Not all environmentalists believe that GM crops will harm the environment. Some, like James Lovelock, developer of the Gaia theory, and noted botanist Peter Raven have supported the technology precisely because it can help improve environmental stewardship. Chinese cotton farmers growing GM varieties increased yields while using 75 percent less pesticide than those growing conventional varieties. South African farmers growing GM cotton used less than half the amount used by conventional cotton growers. And in the United States, farmers growing GM crops increased yields by 4 billion pounds and cut their pesticide use by 46 million pounds per year. Furthermore, the reduction in pesticide spraying means that fewer natural resources are consumed to manufacture and transport the chemicals. And GM herbicide-tolerant crops promote the adoption of low tillage practices that can decrease soil erosion by up to 90 percent compared with conventional cultivation, saving valuable topsoil, improving soil fertility, and dramatically reducing sedimentation in lakes, ponds and waterways – all while switching to an herbicide that even Environmental Defense rates as among the safest available.

Can poor farmers in less developed countries really benefit?

Although the first generation of GM crops were designed for farmers in industrialized countries, it is not true that poor farmers can’t use them. After all, wealthy farmers aren’t the only ones who have to control insects, weeds, and plant diseases. An estimated 40 percent of potential yields in tropical countries are lost to these pests, and the developing world farmers who plant GM crops have benefited even more than their industrialized world counterparts.
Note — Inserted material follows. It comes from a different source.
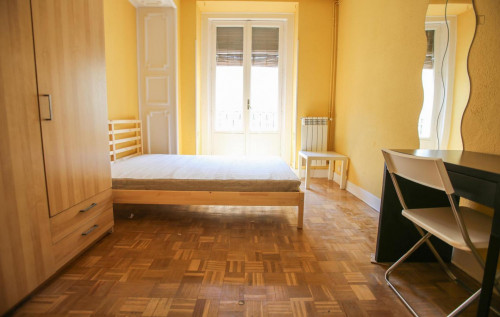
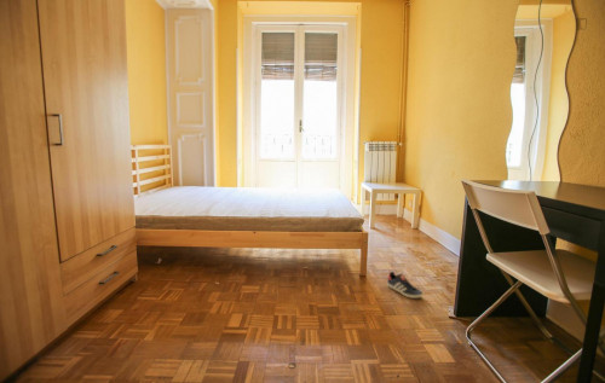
+ sneaker [386,271,424,300]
Scientists are also in the process of using GM technology to improve the nutritional benefits of many foods: adding beta carotene and iron to rice, enhancing the essential amino acids in maize, and boosting the level of dietary protein in sweet potato, for example – all products designed especially for poor farmers.

GM crops are now grown on nearly 59 million hectares in 16 countries – including India, China, South Africa, and the Philippines – and more than three-quarters of the 5.5 million growers who grow them are resource-poor farmers in the developing world. The biggest reason why more developing world farmers haven’t benefited from GM crops is that most countries have not yet approved any GM varieties. But where they have been approved, poor and rich farmers alike have embraced them eagerly.